Evil #2. Using a Single Channel for your Marketing Campaign
The data you collect from a marketing event is usually up-to-date information from key players within the industry: rival companies would literally pay thousands of pounds for it, so make sure you appreciate its value.
This is best done by using various channels to make the most of the collated data. ‘Hot’ leads will prefer a call or face-to-face meeting in order to foster longer-lasting business relationships, whilst ‘warm’ or ‘cold’ leads might require an email, letter or contact through social media.
If possible try and keep the same point of contact from the show to the sale, this will make the lead trust your company and give you the chance to interact on a more personal level.
If you can’t do this, make sure your sales team is up-to-date on each lead by giving them access to your event lead database, which should include detail about each lead’s needs. In order to be successful be persistent yet respectful with your leads – go for long-term customer gain and retention rather than hard-selling tactics.
Evil #3. Throwing Away Your Exhibition Stand
Exhibitors often complain that their exhibition stands only last for one or two shows, yet this shouldn’t be the case. Taking good care of the stand at the show and in transport; making sure the display doesn’t become outdated (for example by avoiding marking a price, year or specific event on it); and, most importantly, buying a stand with high-quality, durable media are all effective methods of extending the life of your display stand.
Another common complaint from exhibitors is that their displays won’t fit in different-sized shell schemes.

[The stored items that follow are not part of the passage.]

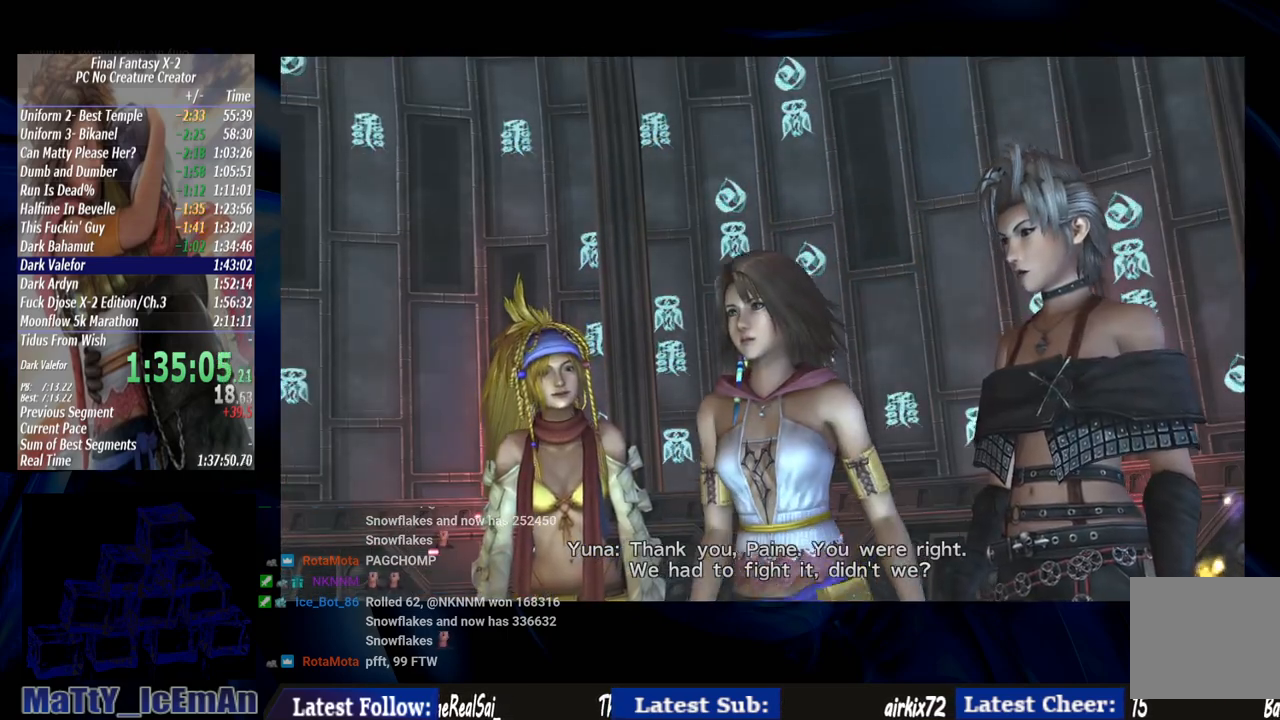
{"dt_ms": 500, "buttons": ["R1"], "left_stick": "center", "right_stick": "center", "events": [[17, "CROSS", "up"], [50, "R1", "up"], [117, "CROSS", "down"], [150, "R1", "down"], [283, "CROSS", "up"], [283, "R1", "up"], [350, "CROSS", "down"], [350, "R1", "down"], [483, "CROSS", "up"]]}
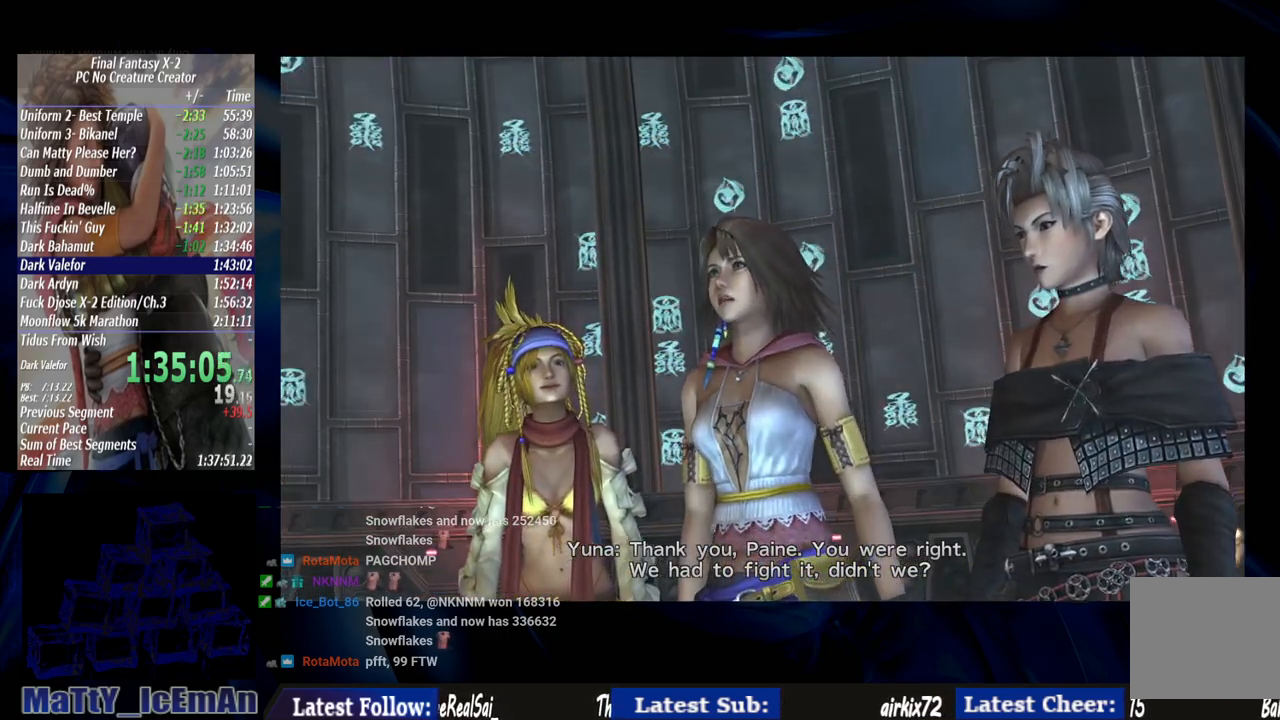
{"dt_ms": 500, "buttons": [], "left_stick": "center", "right_stick": "center", "events": [[17, "R1", "up"], [117, "CROSS", "down"], [117, "R1", "down"], [250, "CROSS", "up"], [250, "R1", "up"], [350, "CROSS", "down"], [350, "R1", "down"], [483, "CROSS", "up"], [483, "R1", "up"]]}
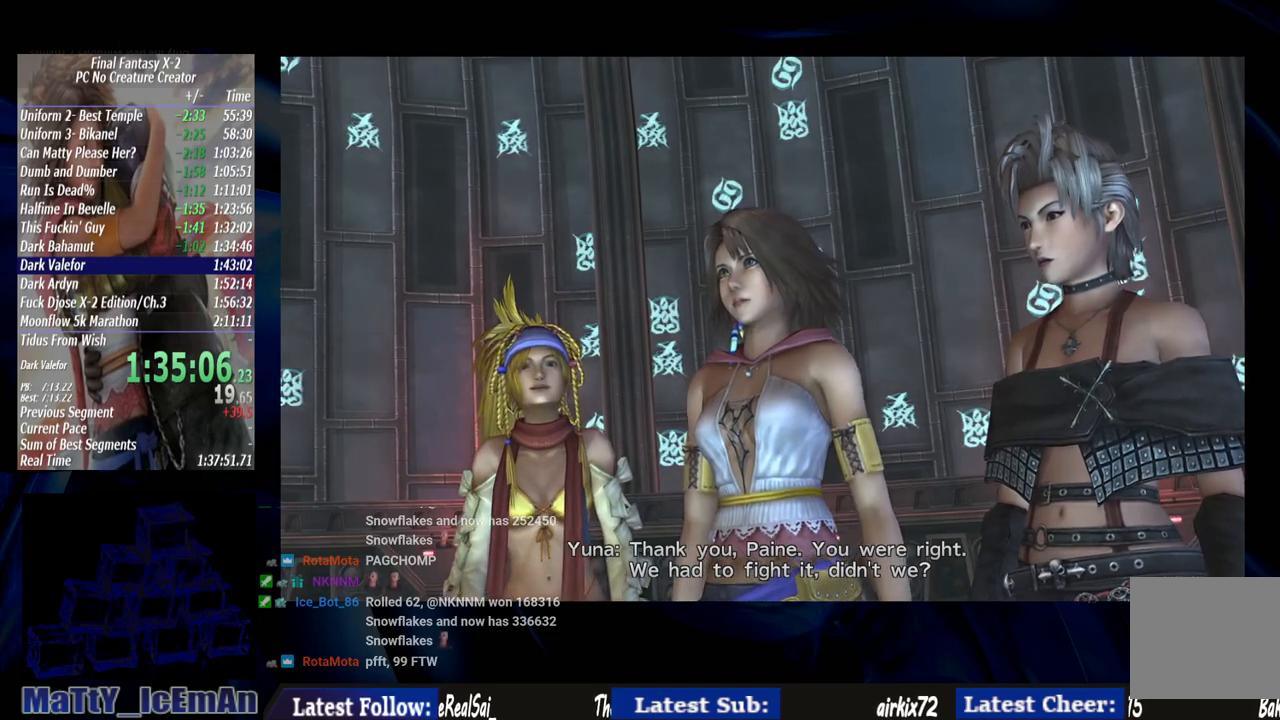
{"dt_ms": 500, "buttons": [], "left_stick": "center", "right_stick": "center", "events": [[83, "CROSS", "down"], [83, "R1", "down"], [183, "CROSS", "up"], [217, "R1", "up"], [317, "CROSS", "down"], [317, "R1", "down"], [417, "CROSS", "up"], [450, "R1", "up"]]}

However, if you purchase the right stand, exhibiting at multiple events should be a breeze: modular display systems are ideal for exhibitors who attend multiple shows as they can be easily reconfigured to fit any shape or size of event space.
Evil #4. Not Rewarding your Staff
An exhibition or trade show, especially if it is a three-day event, can be physically and mentally challenging for your on-stand team. Being on your feet all day and speaking to a huge number of leads will most likely leave your team exhausted and possibly resenting the company for their hardships!

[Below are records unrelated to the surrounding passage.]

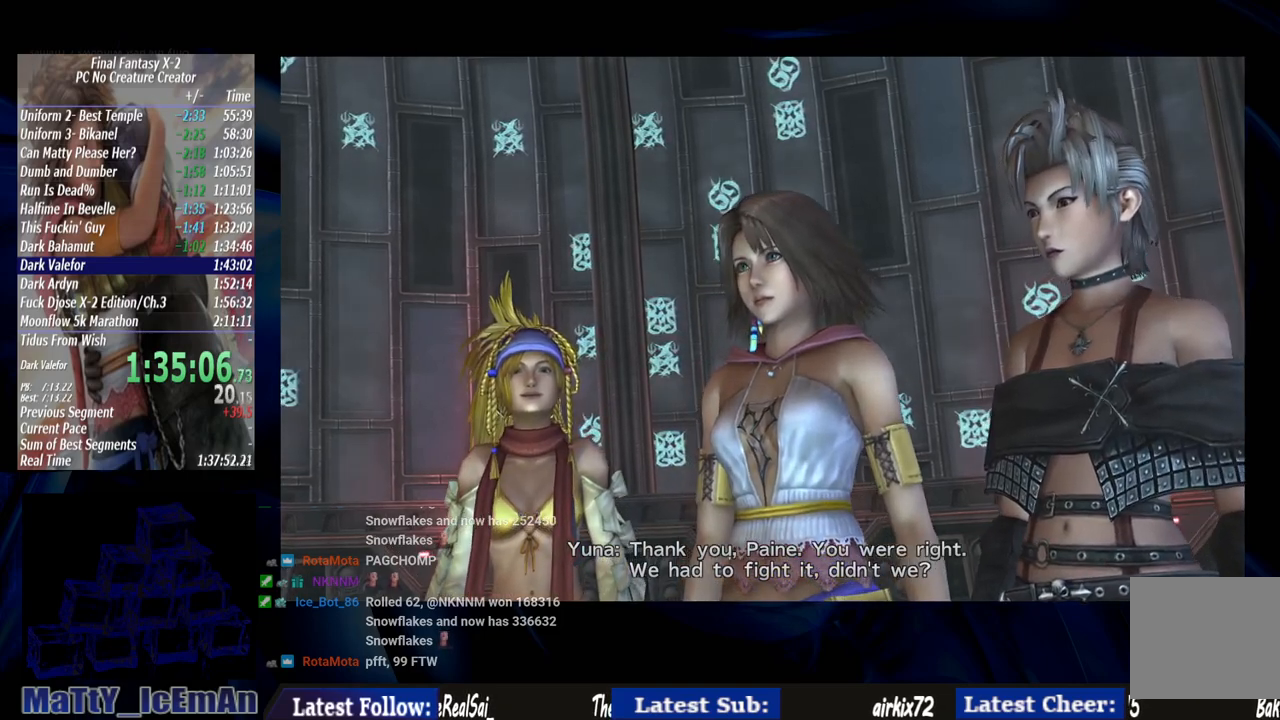
{"dt_ms": 500, "buttons": [], "left_stick": "center", "right_stick": "center", "events": [[17, "CROSS", "down"], [50, "R1", "down"], [150, "CROSS", "up"], [150, "R1", "up"], [250, "CROSS", "down"], [283, "R1", "down"], [383, "CROSS", "up"], [417, "R1", "up"]]}
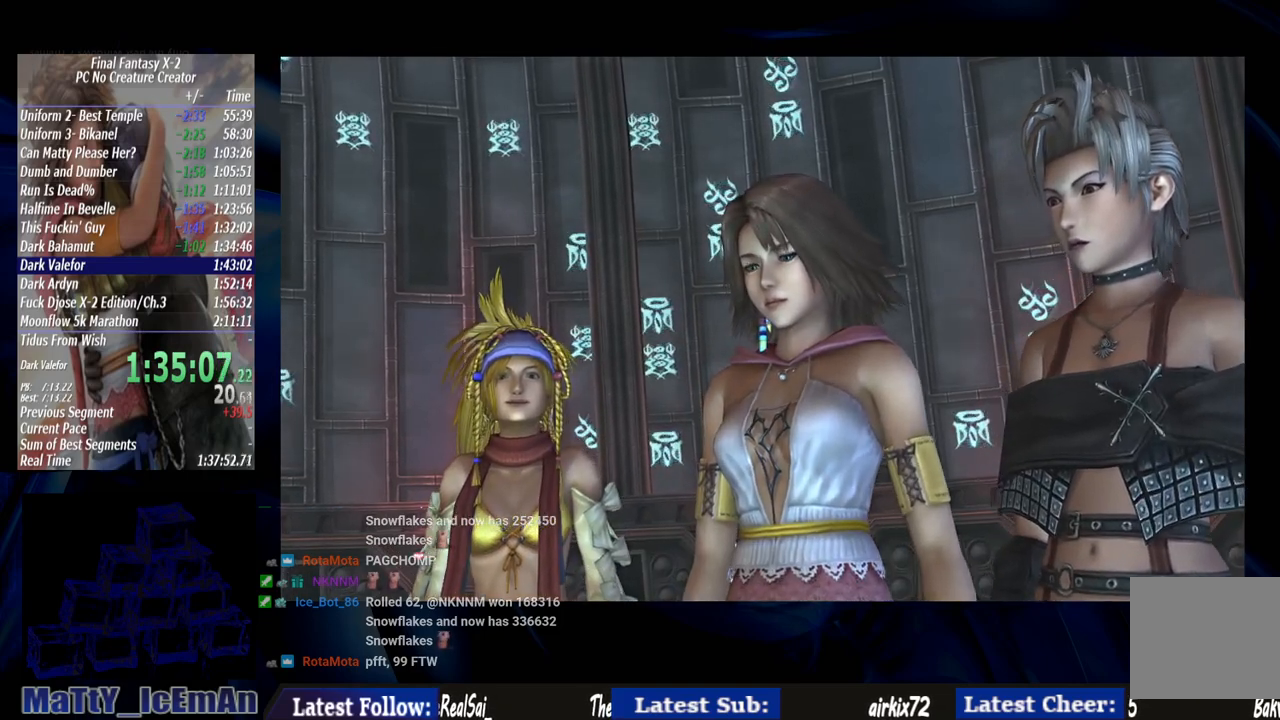
{"dt_ms": 500, "buttons": ["CROSS", "R1"], "left_stick": "center", "right_stick": "center", "events": [[17, "CROSS", "down"], [17, "R1", "down"], [150, "CROSS", "up"], [150, "R1", "up"], [250, "CROSS", "down"], [250, "R1", "down"], [383, "CROSS", "up"], [383, "R1", "up"], [483, "CROSS", "down"], [483, "R1", "down"]]}
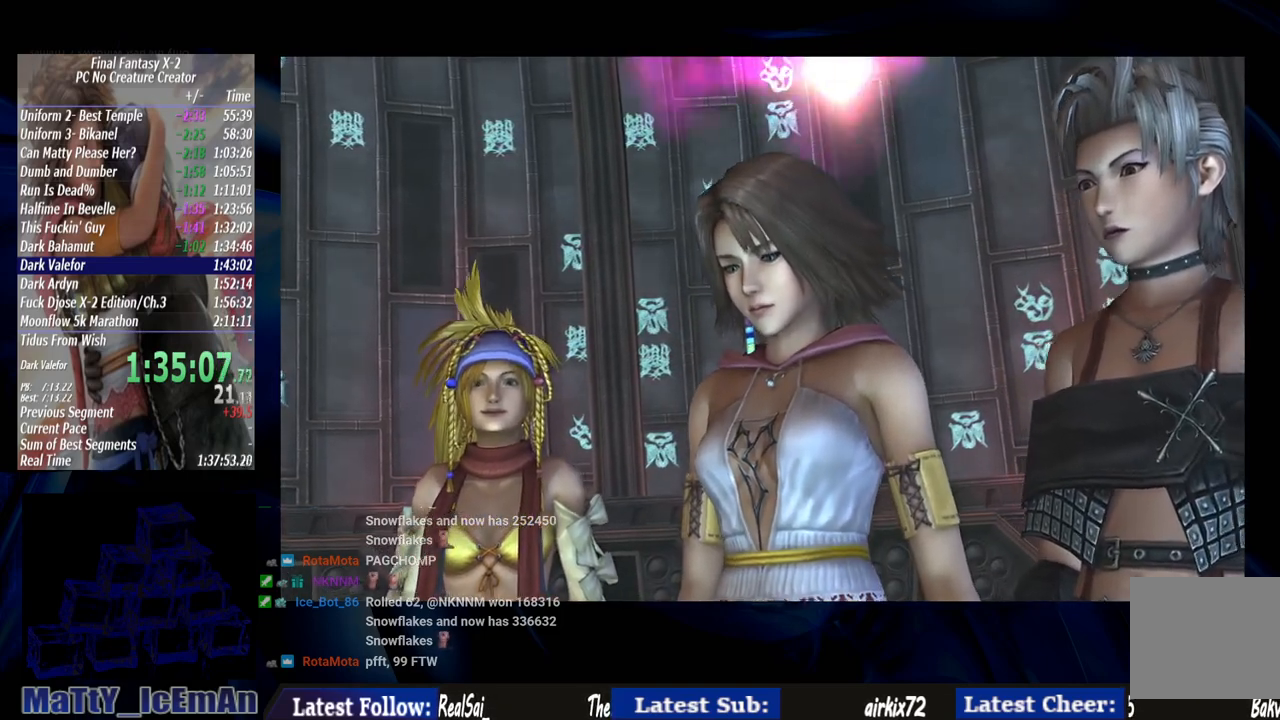
{"dt_ms": 500, "buttons": ["CROSS", "R1"], "left_stick": "center", "right_stick": "center", "events": [[117, "CROSS", "up"], [117, "R1", "up"], [217, "CROSS", "down"], [217, "L2", "down"], [217, "R1", "down"], [350, "CROSS", "up"], [350, "L2", "up"], [350, "R1", "up"], [450, "CROSS", "down"], [450, "R1", "down"]]}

However, by showing that you value the efforts of your event team, you can make your staff feel a sense of accomplishment after the show. Rather than head straight back to the office the next day, why not go out for a post-show meal or drink?

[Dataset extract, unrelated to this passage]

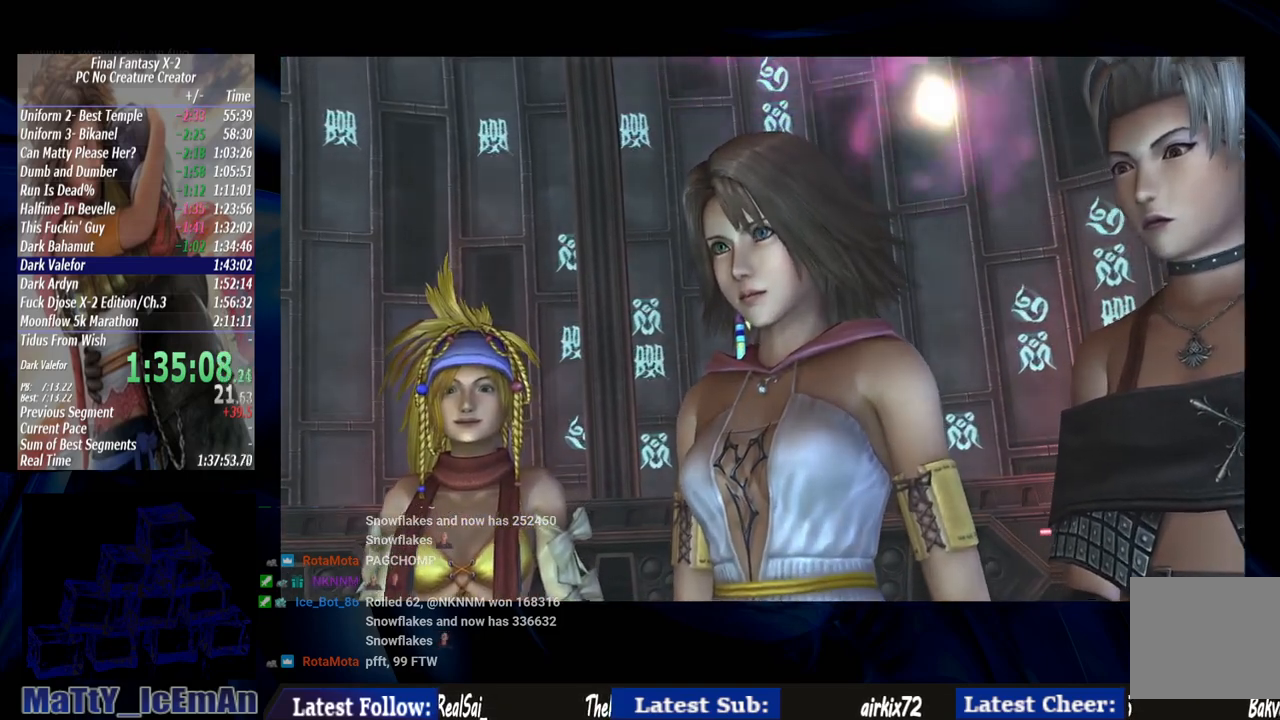
{"dt_ms": 500, "buttons": ["CROSS", "R1"], "left_stick": "center", "right_stick": "center", "events": [[50, "CROSS", "up"], [83, "R1", "up"], [183, "CROSS", "down"], [183, "R1", "down"], [283, "CROSS", "up"], [317, "R1", "up"], [417, "CROSS", "down"], [417, "R1", "down"]]}
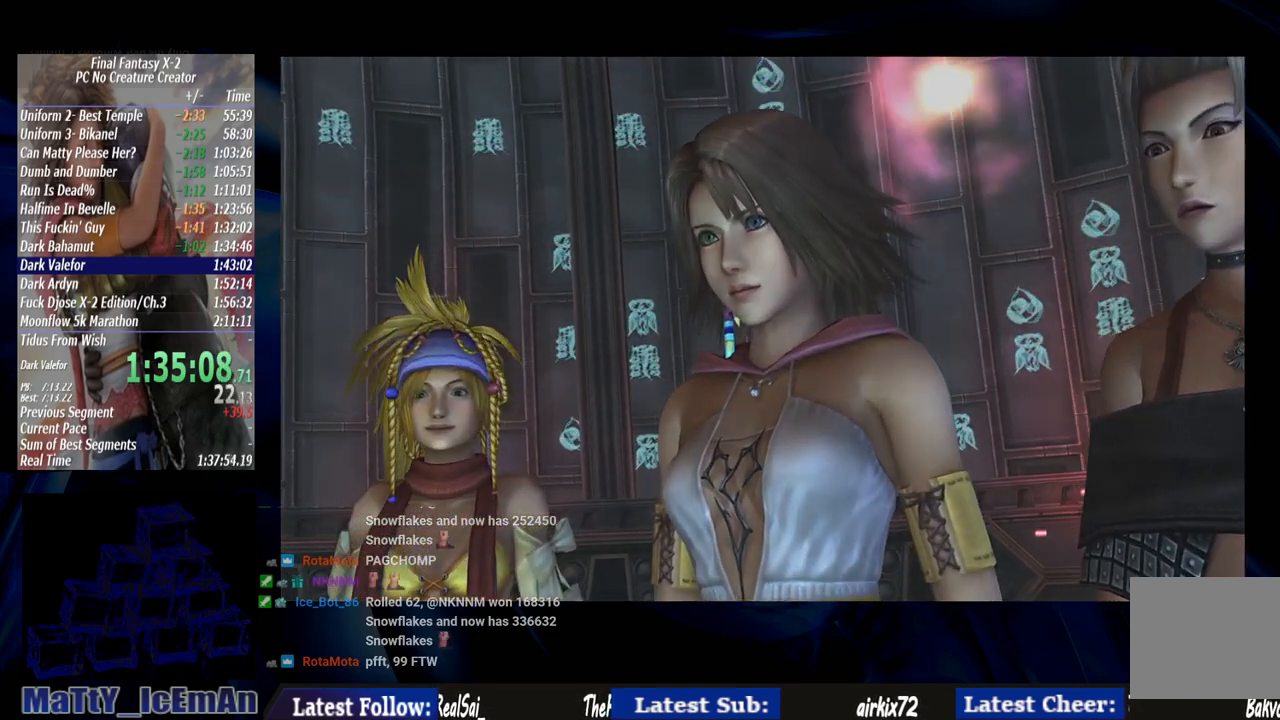
{"dt_ms": 500, "buttons": ["CROSS", "R1"], "left_stick": "center", "right_stick": "center", "events": [[50, "CROSS", "up"], [50, "R1", "up"], [150, "CROSS", "down"], [150, "R1", "down"], [283, "CROSS", "up"], [283, "R1", "up"], [383, "CROSS", "down"], [383, "R1", "down"]]}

You could show your team how much you appreciate their efforts by arranging a post-show ‘awards ceremony’ where you can acknowledge the extra effort they put in over the course of the event.
When done correctly, marketing events can be a great team-building exercise, just make sure you reward the team’s efforts on an individual level, compensating them for any extra hours they have put in for an event.
Evil #5. Not Assessing the ROI of a Marketing Event
Sitting down and evaluating a show is an important step for anyone looking to streamline their marketing efforts. Doing this six months after an event will ensure most of the leads will have matured and you’ll be in a better position to assess the show’s relevance, whilst it is also a good time to start planning the next one!
When calculating the ROI, you need to define specific event success metrics: for most businesses this will be about sales, but it could also be publicity, industry awareness or key business contacts gained.
Tracking sales on CRM software using event tags and keeping a good overview of all the leads produced by a show can also help you assess its value. Once you’ve calculated the value of the leads generated, remember to subtract the costs involved to see whether it is worth attending again next year.